In this case, the third oxide film 32 serves to define a spaced area between the internal cylinder of the capacitor lower electrode formed of the second polysilicon 31 and the subsequent cylinder to be formed in a subsequent process.

Next, as illustrated in FIG. 2G, a third polysilicon 33 is formed on the upper surface of the formed structure and etched back so that the second oxide layer 30 is exposed.

At this time, as described above, the outer cylinder of the capacitor lower electrode is formed by the third polysilicon 33 to form a capacitor lower electrode having a double cylinder.

In addition, if the second polysilicon 31 is formed inward and the process of forming the third polysilicon 33 is repeated, the capacitor lower electrode having two or more cylinders may be formed.
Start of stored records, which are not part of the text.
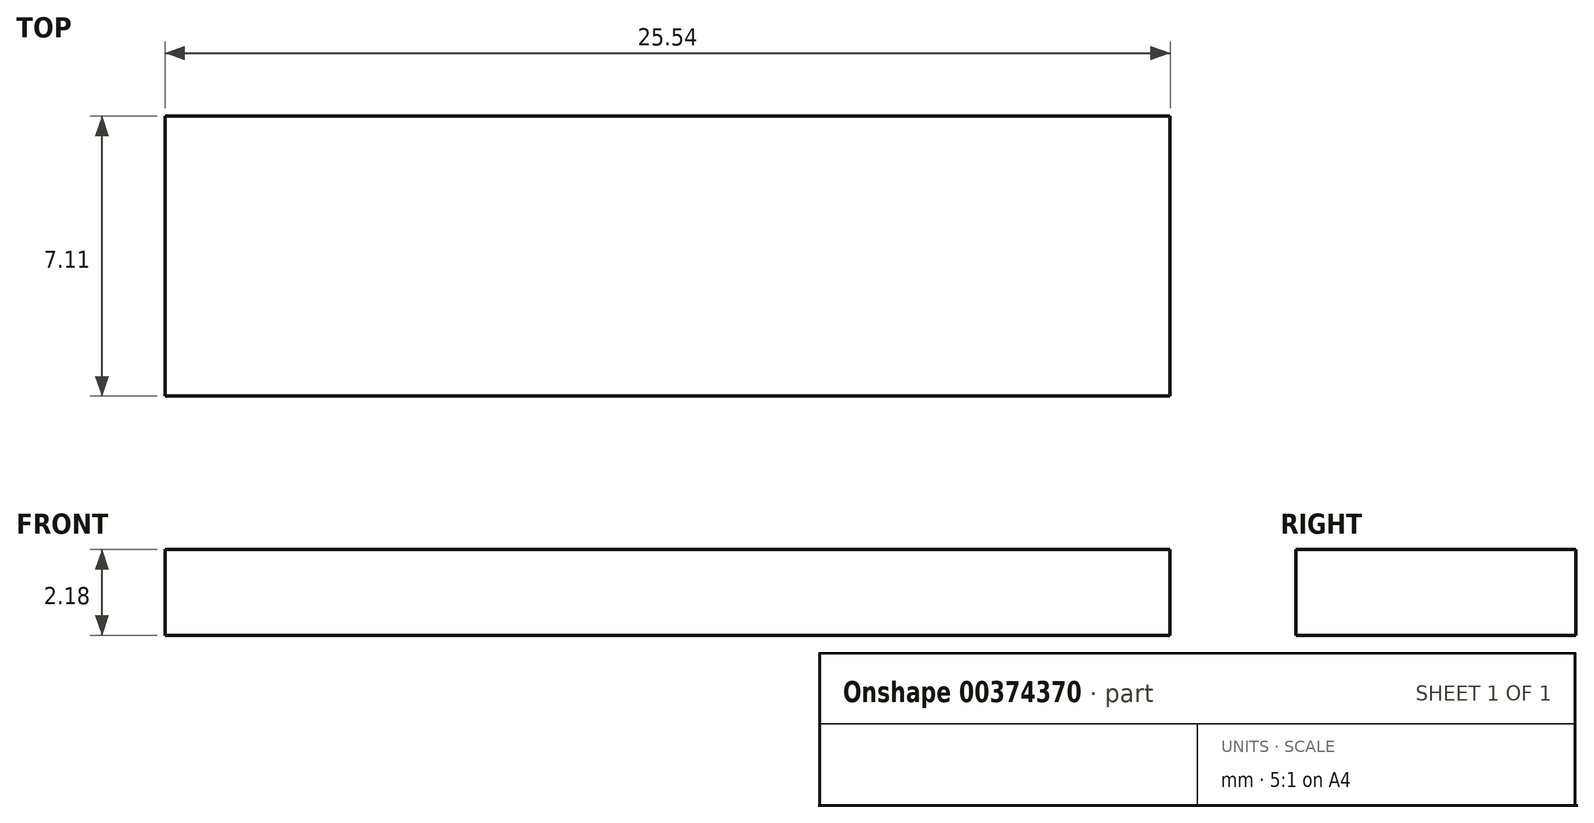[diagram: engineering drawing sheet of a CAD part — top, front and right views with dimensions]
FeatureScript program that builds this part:
annotation { "Feature Type Name" : "Feature", "Feature Type Description" : "" }
export const myFeature = defineFeature(function(context is Context, id is Id, definition is map)
    precondition{}
    {
        {
            var Q0;
            Q0=qCreatedBy(makeId("Front.planeOp"),FACE);
            var sketch = newSketch(context, id + "F0", { "sketchPlane" : qUnion([Q0])});
            skLineSegment(sketch, "E0.bottom", {"start": v(12.77, 1.1) * mm, "end": v(-12.77, 1.1) * mm});
            skLineSegment(sketch, "E0.top", {"start": v(12.77, -1.1) * mm, "end": v(-12.77, -1.1) * mm});
            skLineSegment(sketch, "E0.left", {"start": v(12.77, 1.1) * mm, "end": v(12.77, -1.1) * mm});
            skLineSegment(sketch, "E0.right", {"start": v(-12.77, 1.1) * mm, "end": v(-12.77, -1.1) * mm});
            skPoint(sketch, "E0.middle", {"position": v(0, 0) * mm});
            skSolve(sketch);
        }
        {
            var Q0;
            Q0=makeQuery(id+"F0.imprint","IMPRINT",FACE,{"disambiguationData":[TD([[makeQuery(id+"F0.imprint","IMPRINT",EDGE,{"derivedFrom":sQuery(id+"F0.wireOp",EDGE,"E0.bottom")}),1.0]])]});
            extrude(context, id + "F1", {"entities" : qUnion([Q0]), "depth" : 7.11 * mm});
        }
    });
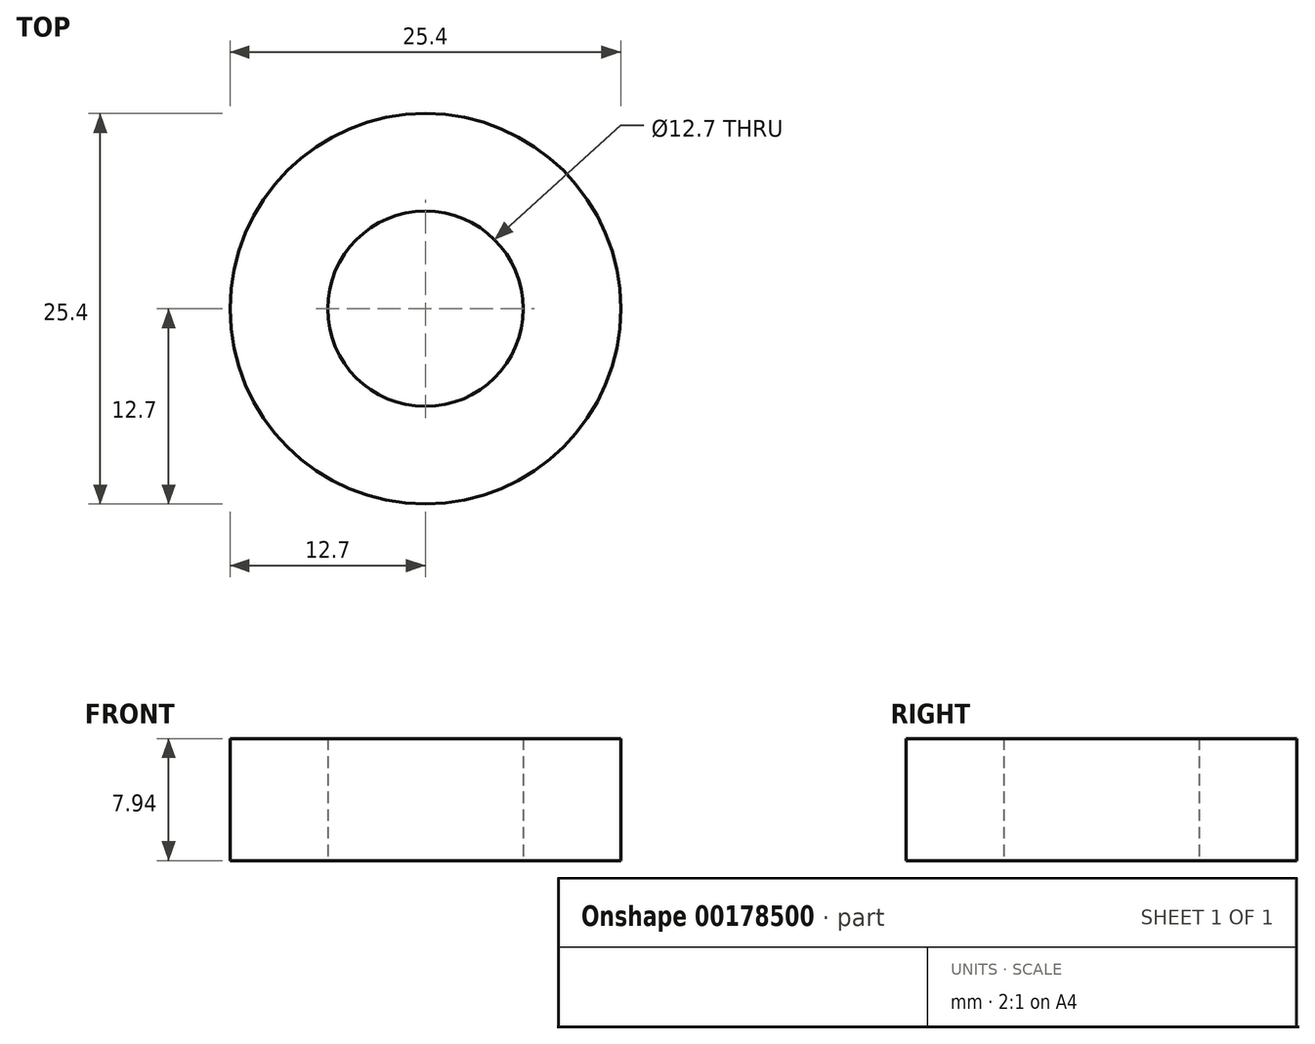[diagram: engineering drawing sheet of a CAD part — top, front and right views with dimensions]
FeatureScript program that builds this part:
annotation { "Feature Type Name" : "Feature", "Feature Type Description" : "" }
export const myFeature = defineFeature(function(context is Context, id is Id, definition is map)
    precondition{}
    {
        {
            var Q0;
            Q0=qCreatedBy(makeId("Top.planeOp"),FACE);
            var sketch = newSketch(context, id + "F0", { "sketchPlane" : qUnion([Q0])});
            skCircle(sketch, "E0", {"center": v(0, 0) * mm, "radius": 6.35 * mm});
            skCircle(sketch, "E1", {"center": v(0, 0) * mm, "radius": 12.7 * mm});
            skSolve(sketch);
        }
        {
            var Q0;
            Q0=makeQuery(id+"F0.imprint","IMPRINT",FACE,{"disambiguationData":[TD([[makeQuery(id+"F0.imprint","IMPRINT",EDGE,{"derivedFrom":sQuery(id+"F0.wireOp",EDGE,"E0")}),-1.0]])]});
            extrude(context, id + "F1", {"entities" : qUnion([Q0]), "depth" : 7.94 * mm});
        }
    });
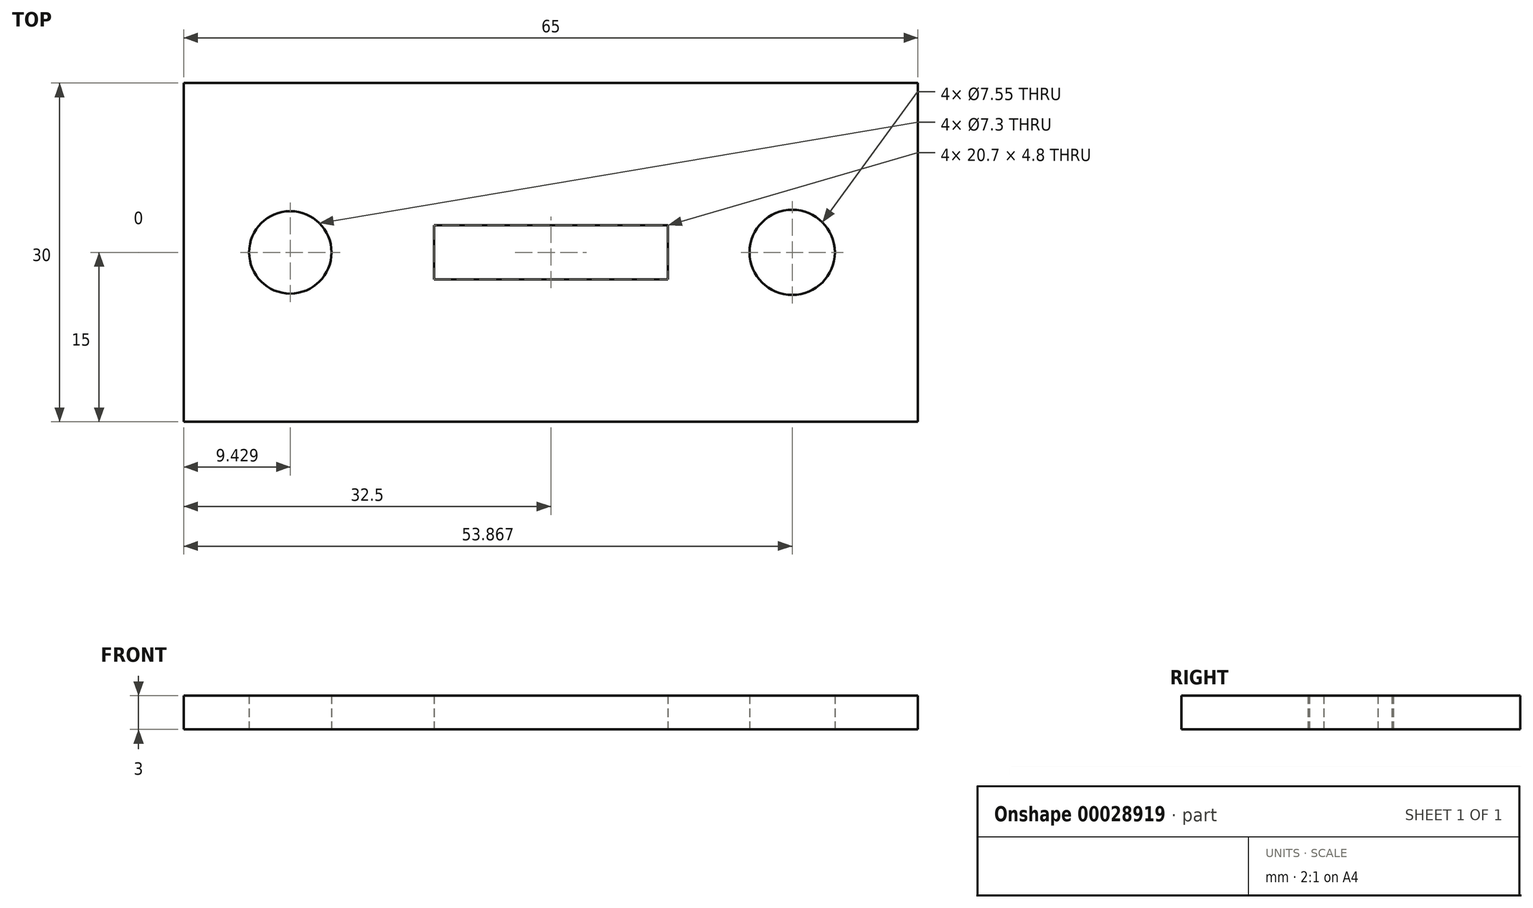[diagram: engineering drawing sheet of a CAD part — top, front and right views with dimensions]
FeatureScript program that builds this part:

Capacities can be increased in size capacitors.

Next, as shown in FIG. 2H, the remaining first oxide film 28, the second oxide film 30, and the third oxide film 32 are removed by wet etching, and then the dielectric film is formed on the upper surface of the structure formed through the process. 34 is formed, and the fourth polysilicon 35 is formed on the upper front surface thereof.
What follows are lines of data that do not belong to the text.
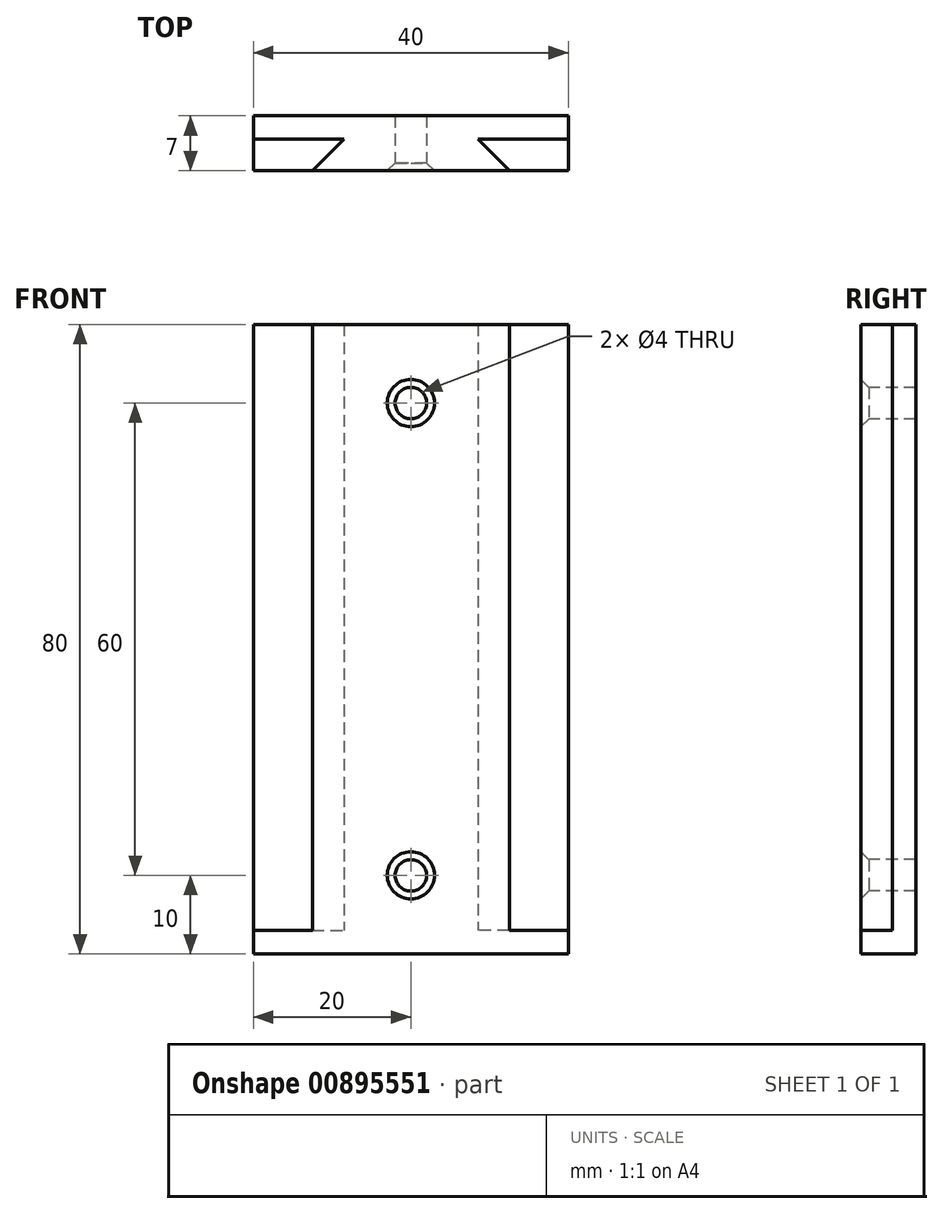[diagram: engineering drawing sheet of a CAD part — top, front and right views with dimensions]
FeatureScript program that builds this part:
annotation { "Feature Type Name" : "Feature", "Feature Type Description" : "" }
export const myFeature = defineFeature(function(context is Context, id is Id, definition is map)
    precondition{}
    {
        {
            var Q0;
            Q0=qCreatedBy(makeId("Top.planeOp"),FACE);
            var sketch = newSketch(context, id + "F0", { "sketchPlane" : qUnion([Q0])});
            skLineSegment(sketch, "E0.bottom", {"start": v(-20, 1.5) * mm, "end": v(20, 1.5) * mm});
            skLineSegment(sketch, "E0.top", {"start": v(-20, -1.5) * mm, "end": v(20, -1.5) * mm});
            skLineSegment(sketch, "E0.left", {"start": v(-20, 1.5) * mm, "end": v(-20, -1.5) * mm});
            skLineSegment(sketch, "E0.right", {"start": v(20, 1.5) * mm, "end": v(20, -1.5) * mm});
            skLineSegment(sketch, "E1", {"start": v(-8.5, -1.5) * mm, "end": v(-12.5, -5.5) * mm});
            skLineSegment(sketch, "E2", {"start": v(-12.5, -5.5) * mm, "end": v(12.5, -5.5) * mm});
            skLineSegment(sketch, "E3", {"start": v(12.5, -5.5) * mm, "end": v(8.5, -1.5) * mm});
            skSolve(sketch);
        }
        {
            var Q0;
            Q0 = qSketchRegion(id + "F0", true);
            extrude(context, id + "F1", {"entities" : qUnion([Q0]), "depth" : 80 * mm, "offsetDistance" : 25 * mm});
        }
        {
            var Q0;
            {var subQ0=sQuery(id+"F0.wireOp",EDGE,"E0.top");Q0=makeQuery(id+"F1.opExtrude","SWEPT_FACE",FACE,{"disambiguationData":[OSD([subQ0]),TDD([makeQuery(id+"F0.imprint","IMPRINT",EDGE,{"disambiguationData":[TD([[makeQuery(id+"F0.imprint","INTERSECT",VERTEX,{"derivedFrom":[subQ0,sQuery(id+"F0.wireOp",EDGE,"E0.left")]}),-1.0]])],"derivedFrom":subQ0})])]});}
            var sketch = newSketch(context, id + "F2", { "sketchPlane" : qUnion([Q0])});
            skCircle(sketch, "E4", {"center": v(0, 70) * mm, "radius": 2 * mm});
            skCircle(sketch, "E5", {"center": v(0, 10) * mm, "radius": 2 * mm});
            skSolve(sketch);
        }
        {
            var Q0;
            Q0 = qSketchRegion(id + "F2", true);
            extrude(context, id + "F3", {"entities" : qUnion([Q0]), "operationType" : NewBodyOperationType.REMOVE, "endBound" : BoundingType.SYMMETRIC, "oppositeDirection" : true, "depth" : 25 * mm, "offsetDistance" : 25 * mm});
        }
        {
            var Q0;
            Q0=makeQuery(id+"F3.boolean.opBoolean","INTERSECT",EDGE,{"derivedFrom":[makeQuery(id+"F1.opExtrude","SWEPT_FACE",FACE,{"disambiguationData":[OSD([sQuery(id+"F0.wireOp",EDGE,"E2")])]}),makeQuery(id+"F3.opExtrude","SWEPT_FACE",FACE,{"disambiguationData":[OSD([sQuery(id+"F2.wireOp",EDGE,"E4")])]})]});
            var Q1;
            Q1=makeQuery(id+"F3.boolean.opBoolean","INTERSECT",EDGE,{"derivedFrom":[makeQuery(id+"F1.opExtrude","SWEPT_FACE",FACE,{"disambiguationData":[OSD([sQuery(id+"F0.wireOp",EDGE,"E2")])]}),makeQuery(id+"F3.opExtrude","SWEPT_FACE",FACE,{"disambiguationData":[OSD([sQuery(id+"F2.wireOp",EDGE,"E5")])]})]});
            chamfer(context, id + "F4", {"entities" : qUnion([Q0, Q1]), "width" : 1 * mm, "tangentPropagation" : true});
        }
        {
            var Q0;
            Q0=qCreatedBy(makeId("Top.planeOp"),FACE);
            var sketch = newSketch(context, id + "F5", { "sketchPlane" : qUnion([Q0])});
            skLineSegment(sketch, "E6.bottom", {"start": v(-20, -1.5) * mm, "end": v(20, -1.5) * mm});
            skLineSegment(sketch, "E6.top", {"start": v(-20, -5.5) * mm, "end": v(20, -5.5) * mm});
            skLineSegment(sketch, "E6.left", {"start": v(-20, -1.5) * mm, "end": v(-20, -5.5) * mm});
            skLineSegment(sketch, "E6.right", {"start": v(20, -1.5) * mm, "end": v(20, -5.5) * mm});
            skSolve(sketch);
        }
        {
            var Q0;
            Q0 = qSketchRegion(id + "F5", true);
            extrude(context, id + "F6", {"entities" : qUnion([Q0]), "operationType" : NewBodyOperationType.ADD, "depth" : 3 * mm, "offsetDistance" : 25 * mm});
        }
    });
In this case, the fourth polysilicon 35 becomes a capacitor upper electrode, and is formed as a single layer on all capacitor lower electrodes in the memory device and is connected to a low potential.
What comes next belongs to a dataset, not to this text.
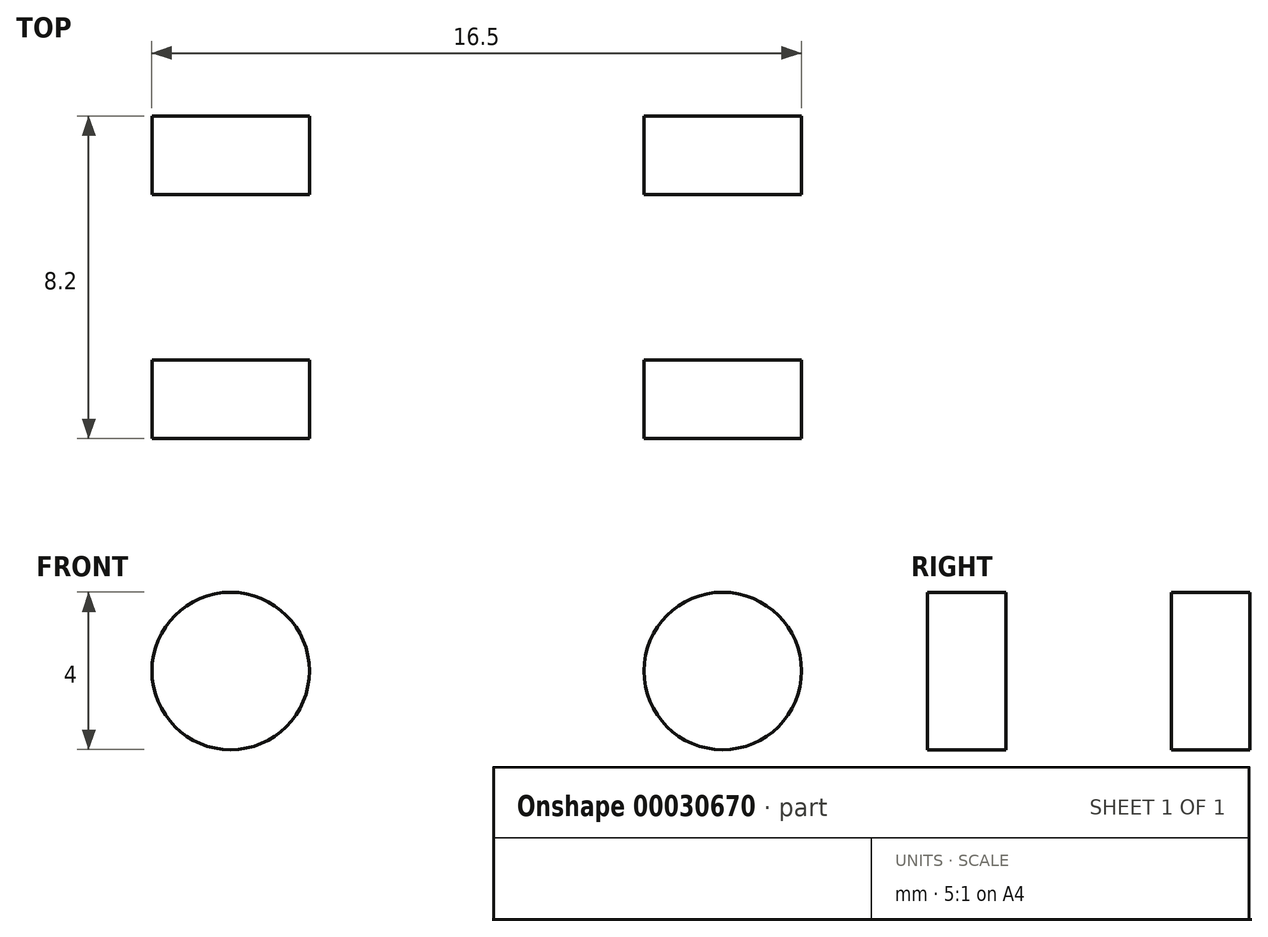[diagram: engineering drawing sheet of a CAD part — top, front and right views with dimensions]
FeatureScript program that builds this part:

The capacitor forming method of the semiconductor device of the present invention as described above is to perform a simple process repeatedly to form a capacitor lower electrode having a multi-cylinder to enlarge the surface area of the capacitor electrode without changing the height and size of the capacitor It can work.

Claims (2)

A first interlayer dielectric film is deposited on the semiconductor substrate on which the device is formed, and a polyplug is formed so as to be connected to a specific portion of the device. Then, a second interlayer dielectric film and a conductive material are sequentially deposited on the upper surface thereof, and the conductive material is patterned. Forming a bit line, and then depositing a third interlayer dielectric layer on the upper surface of the structure; A second process of forming a nitride film, a first oxide film, and a photoresist film on top of the third interlayer insulating film and patterning the photoresist to a position of the polyplug, followed by dry etching the first oxide film using the patterned photoresist as a mask; Isotropically etching the first oxide film to remove a predetermined portion from the side surface, and anisotropically etching the nitride film, the third interlayer insulating film, and the second interlayer insulating film so that the poly plug is exposed using a photosensitive film as a mask. 3 step; A fourth step of removing the photoresist film, forming a first polysilicon on the upper surface of the formed structure, and then etching back; A fifth process of forming a second oxide film on the upper surface of the formed structure, patterning the second oxide film to remain only in a central portion of the contact formed of the first polysilicon, and then forming second polysilicon on the formed structure; A sixth step of etching back the formed second polysilicon so that a second oxide film is exposed, and forming a third oxide film on the entire upper surface of the structure and then etching back so that the second oxide film is exposed; A seventh step of forming a third polysilicon on the upper surface of the formed structure and etching back to expose the second oxide film; The wetted etching of the remaining first oxide film, the second oxide film, and the third oxide film is removed and a dielectric film is formed on the upper surface of the structure formed through the above process, and the fourth polysilicon is formed on the upper surface. A method of forming a capacitor of a semiconductor device, characterized in that made. 4. The method of claim 1, wherein the capacitor lower electrode having a plurality of cylinders is formed by repeating the fifth to seventh steps.